Vier Frauen planen einen Coup, nach einer Idee ihrer ermordeten Gangster-Männer: Steve McQueens Thriller „Widows“ über Chicago – und den Zustand Amerikas.

Doppelleben. Veronica (Viola Davis) arbeitet in der Schulbehörde – aber nicht nur. Und Cynthia Erivo als Belle ist eine echte…

Wer verstehen will, was der Demografie Amerikas in den kommenden Jahren blüht, muss sich nur an der Southside von Chicago umsehen. Hier befindet sich das weiße Amerika klar in der Minderheit. Afroamerikaner machen 80 Prozent der Bevölkerung aus, in kaum einer anderen Metropole ist die Mordrate so hoch wie im Süden Chicagos. Es offenbart sich auch der ganze Widerspruch der sozialen Umverteilung: Manchmal trennen nur ein paar Straßenzüge die afroamerikanischen Wohngegenden von den Stadtvillen.

In „Widows – Tödliche Witwen“ von dem britischen Regisseur Steve McQueen gibt es eine kluge Plansequenz, die die Demografie der Stadt mit dokumentarischer Präzision vermisst. Der Lokalpolitiker Jack Mulligan (Colin Farrell) hat einen Wahlkampfauftritt, um für das von ihm ins Leben gerufene Projekt „Minority Women Owned Work“ zu werben. M-WOW unterstützt die Bewohnerinnen der Southside, damit sie in ihren Vierteln Geschäfte eröffnen können. Nach seiner Ansprache steigt er in die Limousine und lässt sich ins Hauptquartier – außerhalb seines schwarzen Wahlkreises – chauffieren. Die Kamera registriert nebenbei, wie sich die Straßenzüge verändern: die Läden, die Häuser, die Grünflächen – die Hautfarbe der Menschen. Die Fahrt dauert keine zwei Minuten.

[Arbeitsanweisungen]
1. Kannst du aus der Filmkritik zu „Widows“ den Abschnitt, der mit „In „Widows –“ beginnt und bis einschließlich „keine zwei Minuten.“ reicht, wortgetreu abschreiben?
2. Wie könnte die Filmkritik zu „Widows“ nach ihrem letzten Satz weitergehen? Schreib sie von dort aus fort.
Die folgenden Datensätze stammen aus einer anderen Quelle als die Filmkritik zu „Widows“.

[Vorgegebene Angaben]
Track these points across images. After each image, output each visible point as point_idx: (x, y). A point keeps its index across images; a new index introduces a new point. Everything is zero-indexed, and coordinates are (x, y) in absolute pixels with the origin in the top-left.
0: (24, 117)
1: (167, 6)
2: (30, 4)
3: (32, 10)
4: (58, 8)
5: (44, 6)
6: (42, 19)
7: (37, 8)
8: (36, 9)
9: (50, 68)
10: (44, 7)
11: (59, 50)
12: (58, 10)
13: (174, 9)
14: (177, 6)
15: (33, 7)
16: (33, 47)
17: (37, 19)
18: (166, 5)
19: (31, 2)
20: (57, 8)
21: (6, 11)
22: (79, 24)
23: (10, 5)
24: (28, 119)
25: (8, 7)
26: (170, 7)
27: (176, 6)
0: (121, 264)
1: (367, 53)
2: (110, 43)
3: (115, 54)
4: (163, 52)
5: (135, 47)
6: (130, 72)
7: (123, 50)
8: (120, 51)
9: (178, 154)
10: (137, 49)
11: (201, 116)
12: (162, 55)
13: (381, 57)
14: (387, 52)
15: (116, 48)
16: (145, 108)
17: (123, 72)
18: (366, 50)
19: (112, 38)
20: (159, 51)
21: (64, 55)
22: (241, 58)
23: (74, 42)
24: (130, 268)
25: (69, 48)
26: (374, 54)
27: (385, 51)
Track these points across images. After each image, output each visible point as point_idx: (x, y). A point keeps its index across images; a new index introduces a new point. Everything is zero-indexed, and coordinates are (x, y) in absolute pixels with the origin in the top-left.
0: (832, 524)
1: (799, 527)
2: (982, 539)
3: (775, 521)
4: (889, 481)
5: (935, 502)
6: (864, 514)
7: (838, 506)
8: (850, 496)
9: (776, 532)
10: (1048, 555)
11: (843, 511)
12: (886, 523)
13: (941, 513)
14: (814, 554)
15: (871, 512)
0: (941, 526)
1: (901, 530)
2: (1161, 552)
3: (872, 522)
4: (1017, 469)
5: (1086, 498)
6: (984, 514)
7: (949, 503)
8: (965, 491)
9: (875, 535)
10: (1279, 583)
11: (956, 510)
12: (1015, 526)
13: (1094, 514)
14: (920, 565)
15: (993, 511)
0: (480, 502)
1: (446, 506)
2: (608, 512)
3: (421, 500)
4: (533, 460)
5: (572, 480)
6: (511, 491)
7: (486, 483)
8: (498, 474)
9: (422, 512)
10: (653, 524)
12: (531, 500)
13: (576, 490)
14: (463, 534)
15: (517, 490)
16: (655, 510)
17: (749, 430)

[Ergebnisse der Aufgaben]
1.
In „Widows – Tödliche Witwen“ von dem britischen Regisseur Steve McQueen gibt es eine kluge Plansequenz, die die Demografie der Stadt mit dokumentarischer Präzision vermisst. Der Lokalpolitiker Jack Mulligan (Colin Farrell) hat einen Wahlkampfauftritt, um für das von ihm ins Leben gerufene Projekt „Minority Women Owned Work“ zu werben. M-WOW unterstützt die Bewohnerinnen der Southside, damit sie in ihren Vierteln Geschäfte eröffnen können. Nach seiner Ansprache steigt er in die Limousine und lässt sich ins Hauptquartier – außerhalb seines schwarzen Wahlkreises – chauffieren. Die Kamera registriert nebenbei, wie sich die Straßenzüge verändern: die Läden, die Häuser, die Grünflächen – die Hautfarbe der Menschen. Die Fahrt dauert keine zwei Minuten.

2.
In der Figur Jack Mulligans laufen in „Widows“ alle Handlungsstränge zusammen, die Regisseur McQueen in etwas über zwei Stunden auslegt. Der Karrierepolitiker gehört zu einer Dynastie, die seit Generationen die Geschicke im 18. Wahlbezirk lenkt. Doch diesmal hat er ein Problem. Weil Jack einem dubiosen Deal im Rathaus nicht zustimmen wollte, hat der Bürgermeister die Grenzen des Wahlbezirks neu gezogen, zugunsten seines afroamerikanischen Kontrahenten Jamal Manning (Brian Tyree Henry). Gewöhnlich eine unter Republikanern beliebte Taktik, um schwarze Wählerstimmen zu unterdrücken. Jamal stammt von der Southside, und der Griff nach der Macht bedeutet für ihn die Chance, seine krimininellen Geschäfte zu legalisieren. Der Junge aus dem „Ghetto“ will an den sauberen, schmutzigen Geschäften der amerikanischen Politik partizipieren.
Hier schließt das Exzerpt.